- Your task -
Scan the lines below; pull out those with "video".

(Data items)
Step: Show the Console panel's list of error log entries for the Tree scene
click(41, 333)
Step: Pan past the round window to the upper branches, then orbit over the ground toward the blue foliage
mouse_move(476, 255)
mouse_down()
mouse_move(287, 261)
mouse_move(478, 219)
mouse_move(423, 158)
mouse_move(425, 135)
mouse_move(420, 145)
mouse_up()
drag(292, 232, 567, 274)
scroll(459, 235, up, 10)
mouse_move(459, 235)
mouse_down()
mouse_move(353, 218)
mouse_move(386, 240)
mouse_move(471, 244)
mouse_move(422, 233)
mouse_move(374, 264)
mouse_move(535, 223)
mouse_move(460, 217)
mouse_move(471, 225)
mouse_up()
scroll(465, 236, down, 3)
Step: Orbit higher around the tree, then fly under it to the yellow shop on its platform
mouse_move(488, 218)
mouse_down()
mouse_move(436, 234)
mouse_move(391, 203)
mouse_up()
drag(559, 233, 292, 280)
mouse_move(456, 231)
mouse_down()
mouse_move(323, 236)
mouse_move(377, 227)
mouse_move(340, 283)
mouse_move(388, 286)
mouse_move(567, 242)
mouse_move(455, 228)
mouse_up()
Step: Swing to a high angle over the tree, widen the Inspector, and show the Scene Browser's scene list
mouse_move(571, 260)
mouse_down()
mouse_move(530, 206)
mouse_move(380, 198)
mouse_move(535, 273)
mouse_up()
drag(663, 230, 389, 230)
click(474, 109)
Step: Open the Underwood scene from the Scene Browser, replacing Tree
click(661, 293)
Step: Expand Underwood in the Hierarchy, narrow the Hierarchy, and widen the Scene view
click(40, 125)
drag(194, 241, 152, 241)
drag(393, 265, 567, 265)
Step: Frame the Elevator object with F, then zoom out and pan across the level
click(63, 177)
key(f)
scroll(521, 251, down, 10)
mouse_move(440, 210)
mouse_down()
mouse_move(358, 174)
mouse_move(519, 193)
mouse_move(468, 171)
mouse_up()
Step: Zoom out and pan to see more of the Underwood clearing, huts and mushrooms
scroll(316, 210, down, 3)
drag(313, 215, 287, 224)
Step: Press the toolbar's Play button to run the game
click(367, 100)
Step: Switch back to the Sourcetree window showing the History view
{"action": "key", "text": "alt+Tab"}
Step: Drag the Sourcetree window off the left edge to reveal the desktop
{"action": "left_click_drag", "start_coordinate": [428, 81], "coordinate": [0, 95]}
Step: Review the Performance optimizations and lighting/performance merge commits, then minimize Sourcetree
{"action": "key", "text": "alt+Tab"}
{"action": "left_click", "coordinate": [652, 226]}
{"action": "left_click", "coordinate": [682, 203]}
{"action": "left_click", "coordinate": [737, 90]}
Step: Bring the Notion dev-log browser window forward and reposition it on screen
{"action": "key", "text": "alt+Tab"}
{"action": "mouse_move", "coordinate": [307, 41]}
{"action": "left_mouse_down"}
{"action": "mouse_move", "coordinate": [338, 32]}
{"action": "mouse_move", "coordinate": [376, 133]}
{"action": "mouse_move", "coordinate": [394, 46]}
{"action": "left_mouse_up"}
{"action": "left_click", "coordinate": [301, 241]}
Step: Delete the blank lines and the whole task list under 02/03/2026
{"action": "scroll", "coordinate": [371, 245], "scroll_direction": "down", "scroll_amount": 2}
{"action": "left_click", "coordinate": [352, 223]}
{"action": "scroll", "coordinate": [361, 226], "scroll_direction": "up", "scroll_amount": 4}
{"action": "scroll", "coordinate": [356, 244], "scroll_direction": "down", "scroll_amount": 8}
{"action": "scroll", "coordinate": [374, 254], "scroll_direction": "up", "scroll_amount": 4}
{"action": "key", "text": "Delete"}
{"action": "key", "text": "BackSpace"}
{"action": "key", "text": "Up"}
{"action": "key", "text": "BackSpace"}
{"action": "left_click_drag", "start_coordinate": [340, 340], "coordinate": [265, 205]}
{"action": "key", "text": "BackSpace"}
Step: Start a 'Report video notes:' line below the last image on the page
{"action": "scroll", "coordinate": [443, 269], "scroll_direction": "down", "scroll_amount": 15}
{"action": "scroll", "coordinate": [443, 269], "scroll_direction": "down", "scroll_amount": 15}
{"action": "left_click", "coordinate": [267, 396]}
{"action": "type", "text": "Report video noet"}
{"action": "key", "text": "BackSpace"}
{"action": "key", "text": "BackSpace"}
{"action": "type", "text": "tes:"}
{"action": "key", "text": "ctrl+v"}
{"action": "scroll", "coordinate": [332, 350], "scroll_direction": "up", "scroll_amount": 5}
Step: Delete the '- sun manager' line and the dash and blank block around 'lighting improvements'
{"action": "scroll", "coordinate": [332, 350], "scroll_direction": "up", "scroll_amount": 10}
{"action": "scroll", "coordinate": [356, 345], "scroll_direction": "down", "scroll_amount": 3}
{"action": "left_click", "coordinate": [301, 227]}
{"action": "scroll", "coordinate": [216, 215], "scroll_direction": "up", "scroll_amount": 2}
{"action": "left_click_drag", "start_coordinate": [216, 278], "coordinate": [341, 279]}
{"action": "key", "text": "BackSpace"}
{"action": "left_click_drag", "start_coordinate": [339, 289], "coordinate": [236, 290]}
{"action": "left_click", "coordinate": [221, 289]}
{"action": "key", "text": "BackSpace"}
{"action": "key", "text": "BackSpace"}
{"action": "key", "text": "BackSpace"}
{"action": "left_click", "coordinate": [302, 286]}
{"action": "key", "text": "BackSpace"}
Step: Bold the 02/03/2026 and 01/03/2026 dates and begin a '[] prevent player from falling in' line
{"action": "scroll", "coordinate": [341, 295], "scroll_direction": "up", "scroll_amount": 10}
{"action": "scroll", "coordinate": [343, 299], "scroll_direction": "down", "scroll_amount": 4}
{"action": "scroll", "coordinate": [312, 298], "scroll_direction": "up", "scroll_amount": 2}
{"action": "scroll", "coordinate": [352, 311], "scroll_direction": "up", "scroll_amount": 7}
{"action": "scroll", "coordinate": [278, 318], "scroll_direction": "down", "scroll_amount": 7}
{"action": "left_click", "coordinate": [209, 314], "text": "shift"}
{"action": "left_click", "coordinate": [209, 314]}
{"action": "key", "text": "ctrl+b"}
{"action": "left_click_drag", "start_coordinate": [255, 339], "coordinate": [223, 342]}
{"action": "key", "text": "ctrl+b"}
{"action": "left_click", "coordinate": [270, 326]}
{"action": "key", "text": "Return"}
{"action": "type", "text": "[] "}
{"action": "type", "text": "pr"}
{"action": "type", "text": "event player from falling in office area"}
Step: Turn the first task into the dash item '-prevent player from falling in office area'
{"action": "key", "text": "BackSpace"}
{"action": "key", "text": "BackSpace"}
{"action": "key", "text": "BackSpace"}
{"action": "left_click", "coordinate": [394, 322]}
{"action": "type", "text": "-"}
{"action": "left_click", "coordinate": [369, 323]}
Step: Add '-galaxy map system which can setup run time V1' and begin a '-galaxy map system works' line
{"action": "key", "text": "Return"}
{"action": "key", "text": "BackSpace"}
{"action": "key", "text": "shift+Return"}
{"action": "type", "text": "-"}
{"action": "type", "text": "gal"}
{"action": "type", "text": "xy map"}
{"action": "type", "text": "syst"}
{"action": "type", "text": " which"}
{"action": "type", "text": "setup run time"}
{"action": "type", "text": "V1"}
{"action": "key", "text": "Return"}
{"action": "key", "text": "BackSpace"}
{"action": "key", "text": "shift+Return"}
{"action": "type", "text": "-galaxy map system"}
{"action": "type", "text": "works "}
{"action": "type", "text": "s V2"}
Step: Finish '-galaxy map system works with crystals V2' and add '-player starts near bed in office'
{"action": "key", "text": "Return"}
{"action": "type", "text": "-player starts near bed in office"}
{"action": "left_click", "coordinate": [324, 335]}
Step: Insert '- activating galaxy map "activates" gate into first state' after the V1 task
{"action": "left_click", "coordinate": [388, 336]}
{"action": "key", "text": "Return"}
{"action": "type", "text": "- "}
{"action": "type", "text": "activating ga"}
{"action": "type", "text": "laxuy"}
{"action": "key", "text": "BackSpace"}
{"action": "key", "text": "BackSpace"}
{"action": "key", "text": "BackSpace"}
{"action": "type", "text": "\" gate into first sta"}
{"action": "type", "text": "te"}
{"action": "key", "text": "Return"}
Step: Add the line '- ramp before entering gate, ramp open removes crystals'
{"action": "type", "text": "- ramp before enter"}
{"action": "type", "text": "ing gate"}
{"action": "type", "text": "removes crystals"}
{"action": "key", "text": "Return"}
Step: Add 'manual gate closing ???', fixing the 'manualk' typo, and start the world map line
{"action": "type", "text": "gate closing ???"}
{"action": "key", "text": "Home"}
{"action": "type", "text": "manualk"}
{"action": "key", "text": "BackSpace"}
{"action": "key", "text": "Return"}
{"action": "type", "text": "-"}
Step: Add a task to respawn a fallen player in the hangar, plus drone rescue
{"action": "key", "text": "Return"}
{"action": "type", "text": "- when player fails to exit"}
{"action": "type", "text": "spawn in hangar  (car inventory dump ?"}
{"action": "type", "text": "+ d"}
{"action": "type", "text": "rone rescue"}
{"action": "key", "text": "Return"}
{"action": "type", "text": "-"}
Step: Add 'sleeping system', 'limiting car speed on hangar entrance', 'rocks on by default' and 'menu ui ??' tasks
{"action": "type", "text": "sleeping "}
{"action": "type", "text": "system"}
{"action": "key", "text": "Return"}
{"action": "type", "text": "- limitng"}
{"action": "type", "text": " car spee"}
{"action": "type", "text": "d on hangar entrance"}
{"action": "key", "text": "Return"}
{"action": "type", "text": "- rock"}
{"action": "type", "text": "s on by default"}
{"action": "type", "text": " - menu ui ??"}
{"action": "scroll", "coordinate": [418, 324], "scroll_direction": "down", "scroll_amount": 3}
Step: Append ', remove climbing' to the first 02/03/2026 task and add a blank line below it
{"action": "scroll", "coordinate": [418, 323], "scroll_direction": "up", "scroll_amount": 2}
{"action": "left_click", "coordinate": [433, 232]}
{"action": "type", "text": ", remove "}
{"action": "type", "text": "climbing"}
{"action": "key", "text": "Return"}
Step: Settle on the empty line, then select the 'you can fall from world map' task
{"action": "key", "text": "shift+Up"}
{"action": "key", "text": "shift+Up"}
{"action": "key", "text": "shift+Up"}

- Solution for this exercise -
Step: Start a 'Report video notes:' line below the last image on the page
{"action": "type", "text": "Report video noet"}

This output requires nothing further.